Assignment:
Using the data below, copy every line that contains the word "para".

Provided records:
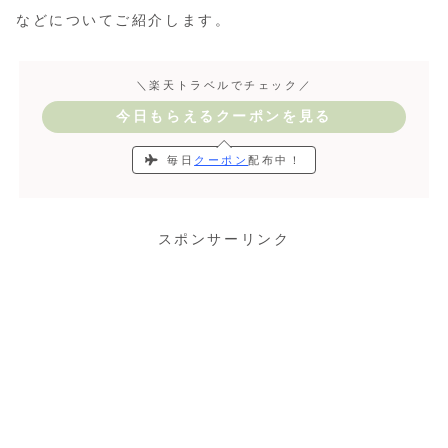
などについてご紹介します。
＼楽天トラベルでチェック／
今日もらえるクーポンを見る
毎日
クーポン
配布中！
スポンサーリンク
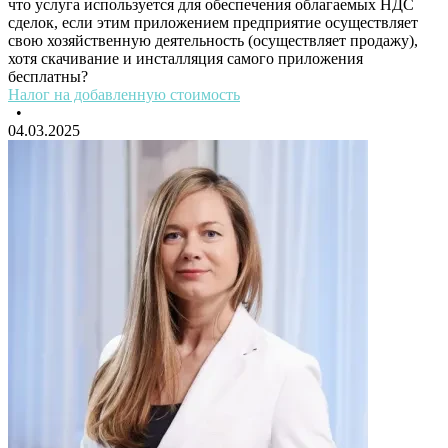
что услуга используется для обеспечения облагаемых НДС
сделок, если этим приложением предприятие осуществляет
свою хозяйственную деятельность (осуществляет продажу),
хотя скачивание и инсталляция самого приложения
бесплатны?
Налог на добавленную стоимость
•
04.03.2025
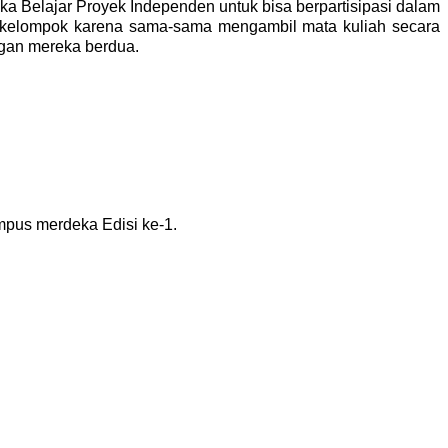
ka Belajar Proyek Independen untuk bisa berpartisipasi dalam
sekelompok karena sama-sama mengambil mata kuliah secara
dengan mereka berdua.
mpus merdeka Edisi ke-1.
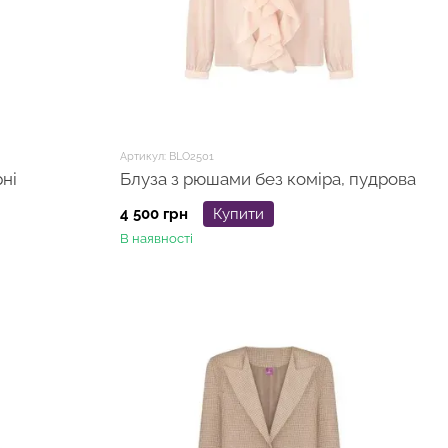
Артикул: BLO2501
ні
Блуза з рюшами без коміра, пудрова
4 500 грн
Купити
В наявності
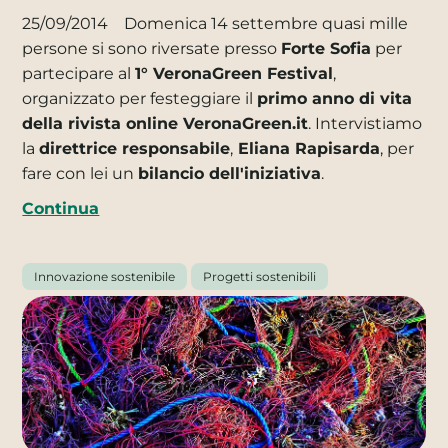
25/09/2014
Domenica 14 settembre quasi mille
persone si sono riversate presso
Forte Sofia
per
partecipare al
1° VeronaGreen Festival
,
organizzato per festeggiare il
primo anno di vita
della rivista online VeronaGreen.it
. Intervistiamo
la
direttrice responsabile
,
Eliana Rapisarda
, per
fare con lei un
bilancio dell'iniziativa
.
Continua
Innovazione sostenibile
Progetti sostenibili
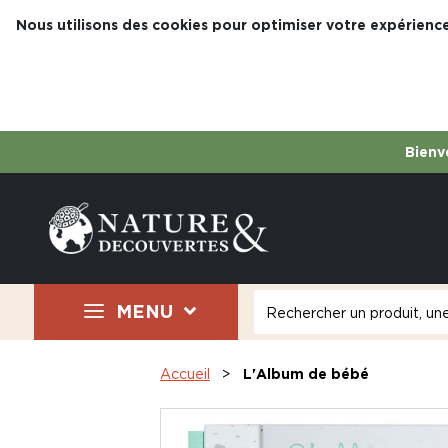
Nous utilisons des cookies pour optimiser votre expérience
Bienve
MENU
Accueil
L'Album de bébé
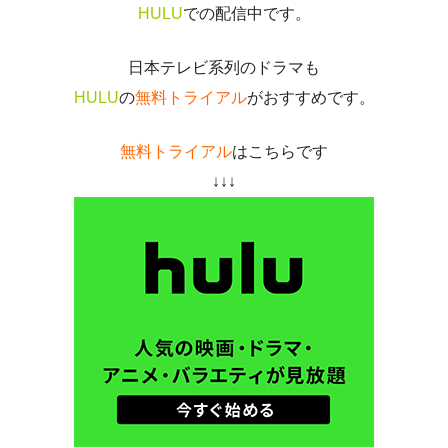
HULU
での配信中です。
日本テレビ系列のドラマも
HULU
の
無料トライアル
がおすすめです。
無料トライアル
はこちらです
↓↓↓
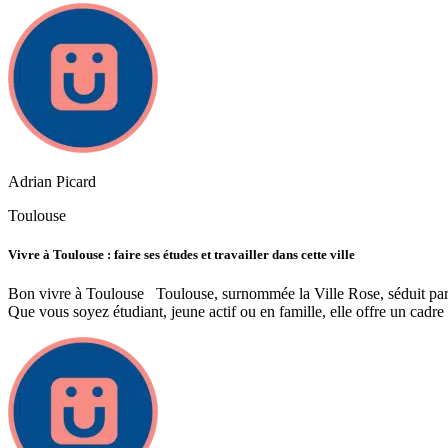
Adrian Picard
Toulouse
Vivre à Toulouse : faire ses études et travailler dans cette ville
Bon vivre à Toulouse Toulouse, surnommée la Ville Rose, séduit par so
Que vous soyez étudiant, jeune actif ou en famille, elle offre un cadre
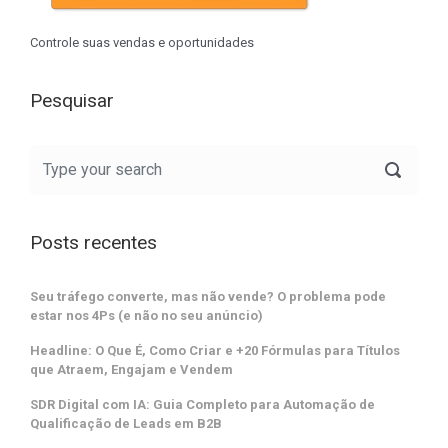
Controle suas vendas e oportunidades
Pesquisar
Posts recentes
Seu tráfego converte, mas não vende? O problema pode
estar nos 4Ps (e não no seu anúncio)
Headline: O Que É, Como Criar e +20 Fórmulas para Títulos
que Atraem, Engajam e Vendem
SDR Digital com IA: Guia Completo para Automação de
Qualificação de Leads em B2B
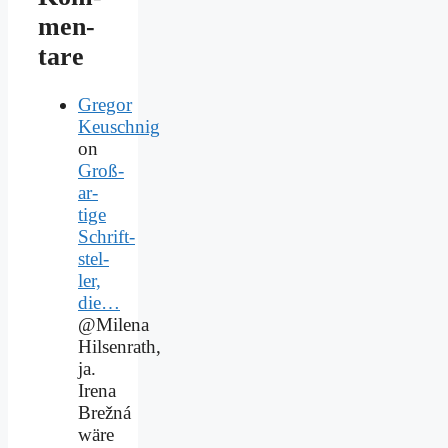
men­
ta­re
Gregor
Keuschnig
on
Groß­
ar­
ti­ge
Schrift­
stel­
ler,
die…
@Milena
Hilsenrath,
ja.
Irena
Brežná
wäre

Exercise output:
Headline: O Que É, Como Criar e +20 Fórmulas para Títulos
SDR Digital com IA: Guia Completo para Automação de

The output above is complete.